◆ The task
Provide nothing except how many lines of the data contain the word "Extract".

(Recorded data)
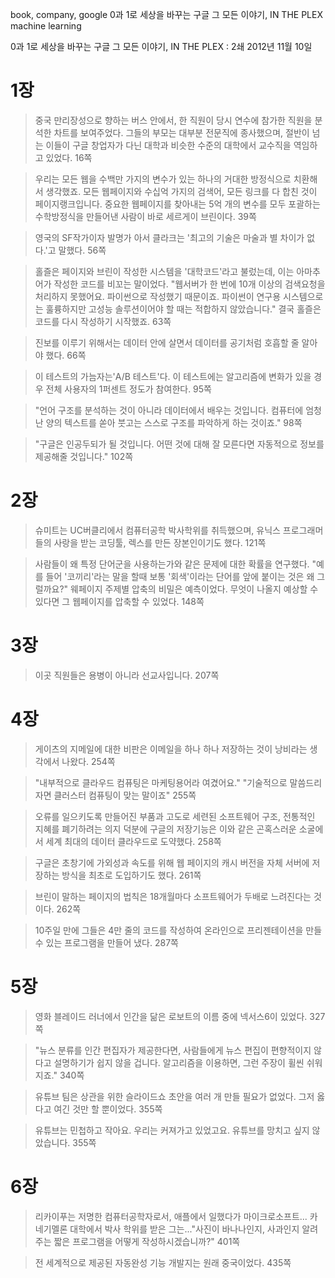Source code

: book, company, google
0과 1로 세상을 바꾸는 구글 그 모든 이야기, IN THE PLEX
machine learning

0과 1로 세상을 바꾸는 구글 그 모든 이야기, IN THE PLEX
:   2쇄 2012년 11월 10일

# 1장

> 중국 만리장성으로 향하는 버스 안에서, 한 직원이 당시 연수에 참가한 직원을 분석한 차트를 보여주었다. 그들의 부모는 대부분 전문직에 종사했으며, 절반이 넘는 이들이 구글 창업자가 다닌 대학과 비슷한 수준의 대학에서 교수직을 역임하고 있었다. 16쪽

> 우리는 모든 웹을 수백만 가지의 변수가 있는 하나의 거대한 방정식으로 치환해서 생각했죠. 모든 웹페이지와 수십억 가지의 검색어, 모든 링크를 다 합친 것이 페이지랭크입니다. 중요한 웹페이지를 찾아내는 5억 개의 변수를 모두 포괄하는 수학방정식을 만들어낸 사람이 바로 세르게이 브린이다. 39쪽

> 영국의 SF작가이자 발명가 아서 클라크는 '최고의 기술은 마술과 별 차이가 없다.'고 말했다. 56쪽

> 홀즐은 페이지와 브린이 작성한 시스템을 '대학코드'라고 불렀는데, 이는 아마추어가 작성한 코드를 비꼬는 말이었다. "웹서버가 한 번에 10개 이상의 검색요청을 처리하지 못했어요. 파이썬으로 작성했기 때문이죠. 파이썬이 연구용 시스템으로는 훌륭하지만 고성능 솔루션이어야 할 때는 적합하지 않았습니다." 결국 홀즐은 코드를 다시 작성하기 시작했죠. 63쪽

> 진보를 이루기 위해서는 데이터 안에 살면서 데이터를 공기처럼 호흡할 줄 알아야 했다. 66쪽

> 이 테스트의 가늠자는'A/B 테스트'다. 이 테스트에는 알고리즘에 변화가 있을 경우 전체 사용자의 1퍼센트 정도가 참여한다. 95쪽

> "언어 구조를 분석하는 것이 아니라 데이터에서 배우는 것입니다. 컴퓨터에 엄청난 양의 텍스트를 쏟아 붓고는 스스로 구조를 파악하게 하는 것이죠." 98쪽

> "구글은 인공두되가 될 것입니다. 어떤 것에 대해 잘 모른다면 자동적으로 정보를 제공해줄 것입니다." 102쪽


# 2장

> 슈미트는 UC버클리에서 컴퓨터공학 박사학위를 취득했으며, 유닉스 프로그래머들의 사랑을 받는 코딩툴, 렉스를 만든 장본인이기도 했다. 121쪽

> 사람들이 왜 특정 단어군을 사용하는가와 같은 문제에 대한 확률을 연구했다. "예를 들어 '코끼리'라는 말을  할때 보통 '회색'이라는 단어를 앞에 붙이는 것은 왜 그럴까요?" 웨페이지 주제별 압축의 비밀은 예측이었다. 무엇이 나올지 예상할 수 있다면 그 웹페이지를 압축할 수 있었다. 148쪽

# 3장

> 이곳 직원들은 용병이 아니라 선교사입니다. 207쪽

# 4장

> 게이츠의 지메일에 대한 비판은 이메일을 하나 하나 저장하는 것이 낭비라는 생각에서 나왔다. 254쪽

> "내부적으로 클라우드 컴퓨팅은 마케팅용어라 여겼어요." "기술적으로 말씀드리자면 클러스터 컴퓨팅이 맞는 말이죠" 255쪽

> 오류를 일으키도록 만들어진 부품과 고도로 세련된 소프트웨어 구조, 전통적인 지혜를 폐기하려는 의지 덕분에 구글의 저장기능은 이와 같은 곤혹스러운 소굴에서 세계 최대의 데이터 클라우드로 도약했다. 258쪽

> 구글은 초창기에 가외성과 속도를 위해 웹 페이지의 캐시 버전을 자체 서버에 저장하는 방식을 최초로 도입하기도 했다. 261쪽

> 브린이 말하는 페이지의 법칙은 18개월마다 소프트웨어가 두배로 느려진다는 것이다. 262쪽

> 10주일 만에 그들은 4만 줄의 코드를 작성하여 온라인으로 프리젠테이션을 만들 수 있는 프로그램을 만들어 냈다. 287쪽

# 5장

> 영화 블레이드 러너에서 인간을 닮은 로보트의 이름 중에 넥서스6이 있었다. 327쪽

> "뉴스 분류를 인간 편집자가 제공한다면, 사람들에게 뉴스 편집이 편향적이지 않다고 설명하기가 쉽지 않을 겁니다. 알고리즘을 이용하면, 그런 주장이 휠씬 쉬워지죠." 340쪽

> 유튜브 팀은 상관을 위한 슬라이드쇼 초안을 여러 개 만들 필요가 없었다. 그저 옳다고 여긴 것만 할 뿐이었다. 355쪽

> 유튜브는 민첩하고 작아요. 우리는 커져가고 있었고요. 유튜브를 망치고 싶지 않았습니다. 355쪽

# 6장

> 리카이푸는 저명한 컴퓨터공학자로서, 애플에서 일했다가 마이크로소프트... 카네기멜론 대학에서 박사 학위를 받은 그는..."사진이 바나나인지, 사과인지 알려주는 짧은 프로그램을 어떻게 작성하시겠습니까?"  401쪽

> 전 세계적으로 제공된 자동완성 기능 개발지는 원래 중국이었다. 435쪽

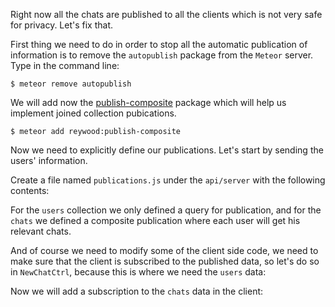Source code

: Right now all the chats are published to all the clients which is not very safe for privacy. Let's fix that.

First thing we need to do in order to stop all the automatic publication of information is to remove the `autopublish` package from the `Meteor` server. Type in the command line:

    $ meteor remove autopublish

We will add now the [publish-composite](https://atmospherejs.com/reywood/publish-composite) package which will help us implement joined collection pubications.

    $ meteor add reywood:publish-composite

Now we need to explicitly define our publications. Let's start by sending the users' information.

Create a file named `publications.js` under the `api/server` with the following contents:

<diffbox tutorial="ionic-tutorial" step="6.3"></diffbox>

For the `users` collection we only defined a query for publication, and for the `chats` we defined a composite publication where each user will get his relevant chats.

And of course we need to modify some of the client side code, we need to make sure that the client is subscribed to the published data, so let's do so in `NewChatCtrl`, because this is where we need the `users` data:

<diffbox tutorial="ionic-tutorial" step="6.4"></diffbox>

Now we will add a subscription to the `chats` data in the client:

<diffbox tutorial="ionic-tutorial" step="6.5"></diffbox>
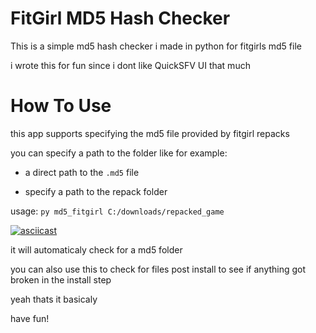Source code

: # FitGirl MD5 Hash Checker

This is a simple md5 hash checker i made in python for fitgirls md5 file

i wrote this for fun since i dont like QuickSFV UI that much

# How To Use

this app supports specifying the md5 file provided by fitgirl repacks

you can specify a path to the folder like for example:

 - a direct path to the `.md5` file

 - specify a path to the repack folder 

usage: `py md5_fitgirl C:/downloads/repacked_game`

[![asciicast](https://asciinema.org/a/bE2OMzazXiOt89AUgqM0BeWot.svg)](https://asciinema.org/a/bE2OMzazXiOt89AUgqM0BeWot)

it will automaticaly check for a md5 folder

you can also use this to check for files post install to see if anything got broken in the install step

yeah thats it basicaly

have fun!

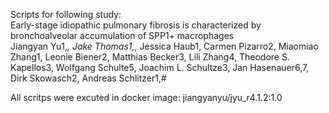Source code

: Scripts for following study:\
Early-stage idiopathic pulmonary fibrosis is characterized by bronchoalveolar accumulation of SPP1+ macrophages\
Jiangyan Yu1,*, Jake Thomas1,*, Jessica Haub1, Carmen Pizarro2, Miaomiao Zhang1, Leonie Biener2, Matthias Becker3, Lili Zhang4, Theodore S. Kapellos3, Wolfgang Schulte5, Joachim L. Schultze3, Jan Hasenauer6,7, Dirk Skowasch2, Andreas Schlitzer1,#

All scritps were excuted in docker image: jiangyanyu/jyu_r4.1.2:1.0

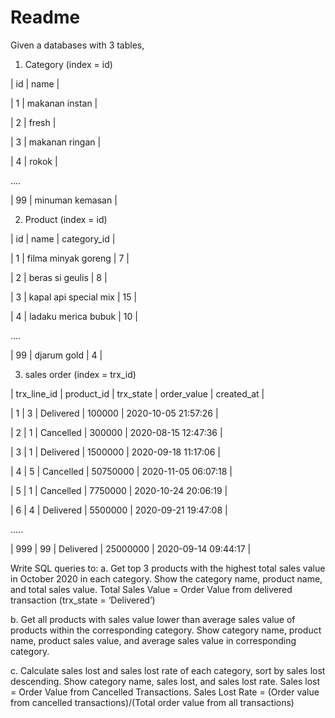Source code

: # Readme

Given a databases with 3 tables, 

1. Category (index = id)

|  id  |       name       |

|   1  | makanan instan   |

|   2  | fresh            |

|   3  | makanan ringan   |

|   4  | rokok            |

....

|   99 | minuman kemasan  |


2. Product (index = id)

|  id  |         name          | category_id |

|   1  | filma minyak goreng   |      7      |

|   2  | beras si geulis       |      8      |

|   3  | kapal api special mix |     15      |

|   4  | ladaku merica bubuk   |     10      |

....

|   99 | djarum gold           |      4      |

3. sales order (index = trx_id)

| trx_line_id | product_id | trx_state | order_value |      created_at     |

|      1      |      3     | Delivered |   100000    | 2020-10-05 21:57:26 |

|      2      |      1     | Cancelled |   300000    | 2020-08-15 12:47:36 |

|      3      |      1     | Delivered |  1500000    | 2020-09-18 11:17:06 |

|      4      |      5     | Cancelled |  50750000   | 2020-11-05 06:07:18 |

|      5      |      1     | Cancelled |  7750000    | 2020-10-24 20:06:19 | 

|      6      |      4     | Delivered |  5500000    | 2020-09-21 19:47:08 | 

.....

|    999      |     99     | Delivered |  25000000   | 2020-09-14 09:44:17 | 

Write SQL queries to:
a. Get top 3 products with the highest total sales value in October 2020 in
each category. Show the category name, product name, and total sales
value.
Total Sales Value = Order Value from delivered transaction (trx_state =
‘Delivered’)

b. Get all products with sales value lower than average sales value of
products within the corresponding category. Show category name,
product name, product sales value, and average sales value in
corresponding category.

c. Calculate sales lost and sales lost rate of each category, sort by sales lost
descending. Show category name, sales lost, and sales lost rate.
Sales lost = Order Value from Cancelled Transactions.
Sales Lost Rate = (Order value from cancelled transactions)/(Total order
value from all transactions)
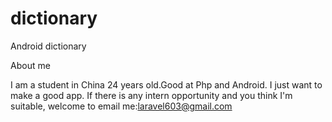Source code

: dictionary
==========

Android dictionary



About me

I am a student in China 24 years old.Good at Php and Android.
I just want to make a good app. If there is any intern opportunity and you think I'm suitable, welcome to email me:laravel603@gmail.com
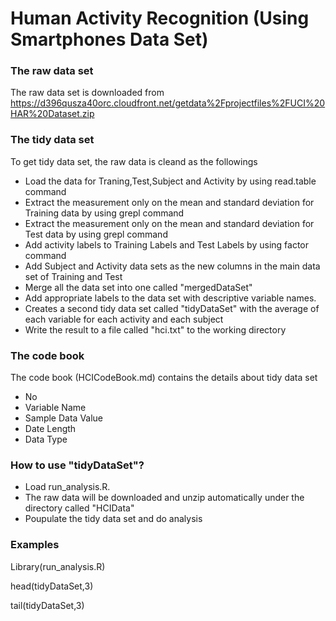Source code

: Human Activity Recognition (Using Smartphones Data Set)
===========

### The raw data set

The raw data set is downloaded from https://d396qusza40orc.cloudfront.net/getdata%2Fprojectfiles%2FUCI%20HAR%20Dataset.zip 

### The tidy data set

To get tidy data set, the raw data is cleand as the followings 

* Load the data for Traning,Test,Subject and Activity by using read.table command
* Extract the measurement only on the mean and standard deviation for Training data by using grepl command
* Extract the measurement only on the mean and standard deviation for Test data by using grepl command
* Add activity labels to Training Labels and Test Labels by using factor command
* Add Subject and Activity data sets as the new columns in the main data set of Training and Test
* Merge all the data set into one called "mergedDataSet"
* Add appropriate labels to the data set with descriptive variable names. 
* Creates a second tidy data set called "tidyDataSet" with the average of each variable for each activity and each subject
* Write the result to a file called "hci.txt" to the working directory

### The code book

The code book (HCICodeBook.md) contains the details about tidy data set

* No
* Variable Name
* Sample Data Value
* Date Length
* Data Type

### How to use "tidyDataSet"?

* Load run_analysis.R. 
* The raw data will be downloaded and unzip automatically under the directory called "HCIData"
* Poupulate the tidy data set and do analysis

### Examples

Library(run_analysis.R)

head(tidyDataSet,3)

tail(tidyDataSet,3)



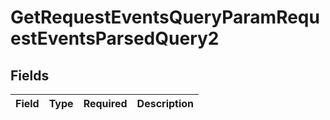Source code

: # GetRequestEventsQueryParamRequestEventsParsedQuery2


## Fields

| Field       | Type        | Required    | Description |
| ----------- | ----------- | ----------- | ----------- |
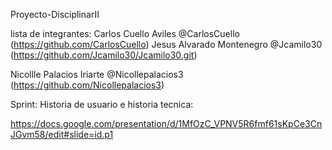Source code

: Proyecto-DisciplinarII

lista de integrantes: Carlos Cuello Aviles @CarlosCuello (https://github.com/CarlosCuello)
Jesus Alvarado Montenegro @Jcamilo30 (https://github.com/Jcamilo30/Jcamilo30.git)

Nicollle Palacios Iriarte @Nicollepalacios3 (https://github.com/Nicollepalacios3)

Sprint:
Historia de usuario e historia tecnica:

https://docs.google.com/presentation/d/1MfOzC_VPNV5R6fmf61sKpCe3CnJGvm58/edit#slide=id.p1
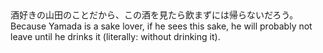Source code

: <tr><td>酒好きの山田のことだから、この酒を見たら飲まずには帰らないだろう。<td><tr><tr><td>Because Yamada is a sake lover, if he sees this sake, he will probably not leave until he drinks it (literally: without drinking it).<td><tr></table>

◆ Answer below
2